Department of Pharmaceutical Sciences, Nova Southeastern University College of Pharmacy, Fort Lauderdale, Florida 33328, USA.
J Am Coll Cardiol. 2011 Jan 18;57(3):356-65. doi: 10.1016/j.jacc.2010.08.635.
We investigated whether adrenal beta-arrestin 1 (βarr1)-mediated aldosterone production plays any role in post-myocardial infarction (MI) heart failure (HF) progression.

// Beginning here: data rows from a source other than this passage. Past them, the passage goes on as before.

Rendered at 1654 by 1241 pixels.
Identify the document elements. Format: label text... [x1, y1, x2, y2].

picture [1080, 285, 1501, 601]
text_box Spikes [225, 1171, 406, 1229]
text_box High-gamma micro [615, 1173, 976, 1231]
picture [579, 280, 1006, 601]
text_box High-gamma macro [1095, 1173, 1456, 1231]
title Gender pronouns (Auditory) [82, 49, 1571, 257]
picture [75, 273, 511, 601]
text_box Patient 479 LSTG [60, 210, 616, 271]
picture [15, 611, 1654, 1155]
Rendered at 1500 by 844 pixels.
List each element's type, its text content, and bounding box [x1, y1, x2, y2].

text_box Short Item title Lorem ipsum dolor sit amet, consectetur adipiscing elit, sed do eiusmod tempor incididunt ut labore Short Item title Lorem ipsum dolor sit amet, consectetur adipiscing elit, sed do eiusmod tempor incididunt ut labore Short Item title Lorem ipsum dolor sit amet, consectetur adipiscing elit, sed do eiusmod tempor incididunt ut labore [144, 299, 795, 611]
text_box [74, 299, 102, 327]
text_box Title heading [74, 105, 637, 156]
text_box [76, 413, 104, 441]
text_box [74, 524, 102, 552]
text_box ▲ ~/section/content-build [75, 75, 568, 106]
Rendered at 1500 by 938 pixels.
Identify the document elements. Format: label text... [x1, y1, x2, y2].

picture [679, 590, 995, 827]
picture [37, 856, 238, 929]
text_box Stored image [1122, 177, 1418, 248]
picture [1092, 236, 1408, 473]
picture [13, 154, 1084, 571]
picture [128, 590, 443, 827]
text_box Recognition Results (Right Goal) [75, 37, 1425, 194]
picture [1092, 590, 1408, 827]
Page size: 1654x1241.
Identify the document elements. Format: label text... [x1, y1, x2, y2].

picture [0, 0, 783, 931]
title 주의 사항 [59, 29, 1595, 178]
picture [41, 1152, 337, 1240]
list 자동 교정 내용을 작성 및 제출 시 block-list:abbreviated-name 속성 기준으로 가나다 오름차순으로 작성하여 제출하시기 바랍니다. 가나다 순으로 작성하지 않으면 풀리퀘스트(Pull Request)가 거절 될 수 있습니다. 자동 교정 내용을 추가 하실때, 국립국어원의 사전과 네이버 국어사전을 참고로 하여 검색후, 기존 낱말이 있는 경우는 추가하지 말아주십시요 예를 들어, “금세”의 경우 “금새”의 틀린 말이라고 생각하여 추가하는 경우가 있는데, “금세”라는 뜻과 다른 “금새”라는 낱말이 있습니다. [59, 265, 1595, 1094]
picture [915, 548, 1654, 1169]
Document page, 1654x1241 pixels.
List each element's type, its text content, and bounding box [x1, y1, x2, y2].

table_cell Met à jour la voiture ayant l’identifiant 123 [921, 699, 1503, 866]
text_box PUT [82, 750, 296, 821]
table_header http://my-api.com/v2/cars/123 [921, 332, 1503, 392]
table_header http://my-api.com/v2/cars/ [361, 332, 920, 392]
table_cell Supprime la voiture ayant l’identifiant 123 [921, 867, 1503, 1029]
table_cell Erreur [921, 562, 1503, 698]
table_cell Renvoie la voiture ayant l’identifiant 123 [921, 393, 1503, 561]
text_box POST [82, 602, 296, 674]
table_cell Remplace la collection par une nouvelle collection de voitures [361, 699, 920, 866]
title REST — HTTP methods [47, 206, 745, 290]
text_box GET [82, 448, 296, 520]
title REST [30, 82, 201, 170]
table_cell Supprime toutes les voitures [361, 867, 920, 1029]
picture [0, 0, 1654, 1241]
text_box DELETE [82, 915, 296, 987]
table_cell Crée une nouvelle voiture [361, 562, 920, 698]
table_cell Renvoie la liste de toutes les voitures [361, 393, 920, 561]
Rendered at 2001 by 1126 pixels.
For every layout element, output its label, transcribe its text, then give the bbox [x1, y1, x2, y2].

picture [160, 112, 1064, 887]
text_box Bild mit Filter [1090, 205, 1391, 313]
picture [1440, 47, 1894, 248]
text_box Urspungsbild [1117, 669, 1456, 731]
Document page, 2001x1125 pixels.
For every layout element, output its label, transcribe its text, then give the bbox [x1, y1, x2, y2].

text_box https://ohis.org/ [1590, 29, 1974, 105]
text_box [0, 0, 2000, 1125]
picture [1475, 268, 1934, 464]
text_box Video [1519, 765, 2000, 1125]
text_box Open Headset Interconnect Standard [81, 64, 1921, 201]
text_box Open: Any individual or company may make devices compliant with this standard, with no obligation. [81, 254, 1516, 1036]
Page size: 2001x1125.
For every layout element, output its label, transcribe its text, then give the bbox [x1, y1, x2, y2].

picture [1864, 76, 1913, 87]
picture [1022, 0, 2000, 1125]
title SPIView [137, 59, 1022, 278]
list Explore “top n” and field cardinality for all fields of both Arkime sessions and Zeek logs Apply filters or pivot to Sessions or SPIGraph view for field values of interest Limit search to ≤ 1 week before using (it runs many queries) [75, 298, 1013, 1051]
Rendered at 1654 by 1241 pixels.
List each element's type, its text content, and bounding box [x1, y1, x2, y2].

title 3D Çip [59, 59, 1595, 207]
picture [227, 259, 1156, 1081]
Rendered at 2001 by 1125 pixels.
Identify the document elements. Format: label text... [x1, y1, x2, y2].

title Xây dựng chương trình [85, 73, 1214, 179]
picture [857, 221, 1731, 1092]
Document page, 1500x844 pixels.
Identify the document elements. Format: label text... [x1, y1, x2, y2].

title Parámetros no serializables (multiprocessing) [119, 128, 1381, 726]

Heart failure represents 1 of the most significant health problems worldwide, and new and innovative treatments are needed. Aldosterone contributes significantly to HF progression after MI by accelerating adverse cardiac remodeling and ventricular dysfunction. It is produced by the adrenal cortex after angiotensin II activation of angiotensin II type 1 receptors (AT₁Rs), G protein-coupled receptors that also signal independently of G proteins. The G protein-independent signaling is mediated by βarr1 and βarr2. We recently reported that adrenal βarr1 promotes AT₁R-dependent aldosterone production leading to elevated circulating aldosterone levels in vivo.
Adrenal-targeted, adenoviral-mediated gene delivery in vivo in 2-week post-MI rats, a time point around which circulating aldosterone significantly increases to accelerate HF progression, was performed to either increase the expression of adrenal βarr1 or inhibit its function via expression of a βarr1 C-terminal-derived peptide fragment.
We found that adrenal βarr1 overexpression promotes aldosterone elevation after MI, resulting in accelerated cardiac adverse remodeling and deterioration of ventricular function. Importantly, these detrimental effects of aldosterone are prevented when adrenal βarr1 is inhibited in vivo, which markedly decreases circulating aldosterone after MI. Finally, the prototypic AT₁R antagonist losartan seems unable to lower this adrenal βarr1-driven aldosterone elevation.
Adrenal βarr1 inhibition, either directly or with AT₁R "biased" antagonists that prevent receptor-βarr1 coupling, might be of therapeutic value for curbing HF-exacerbating hyperaldosteronism.
我们研究了肾上腺β-arrestin 1(βarr1)介导的醛固酮产生是否在心肌梗死后心力衰竭(HF)进展中起作用。
心力衰竭是全球最重要的健康问题之一,需要新的创新治疗方法。醛固酮通过加速不良心脏重构和心室功能障碍,在心肌梗死后HF 进展中起重要作用。它是由肾上腺皮质在血管紧张素 II 激活血管紧张素 II 型 1 受体(AT₁Rs)后产生的,G 蛋白偶联受体也可以独立于 G 蛋白信号转导。非 G 蛋白依赖性信号转导由βarr1 和βarr2 介导。我们最近报道,肾上腺βarr1 促进 AT₁R 依赖性醛固酮产生,导致体内循环醛固酮水平升高。
在心肌梗死后 2 周的大鼠体内进行肾上腺靶向、腺病毒介导的基因传递,此时循环醛固酮水平显著升高,加速 HF 进展,以增加肾上腺βarr1 的表达或通过表达βarr1 C 端衍生肽片段抑制其功能。
我们发现,肾上腺βarr1 过表达促进 MI 后醛固酮升高,导致心脏不良重构加速和心室功能恶化。重要的是,当体内抑制肾上腺βarr1 时,这些醛固酮的有害作用被预防,这显著降低了 MI 后循环中的醛固酮。最后,原型 AT₁R 拮抗剂氯沙坦似乎无法降低这种由肾上腺βarr1 驱动的醛固酮升高。
肾上腺βarr1 抑制,无论是直接抑制还是使用阻止受体-βarr1 偶联的 AT₁R“偏向”拮抗剂,对于抑制 HF 加重的高醛固酮血症可能具有治疗价值。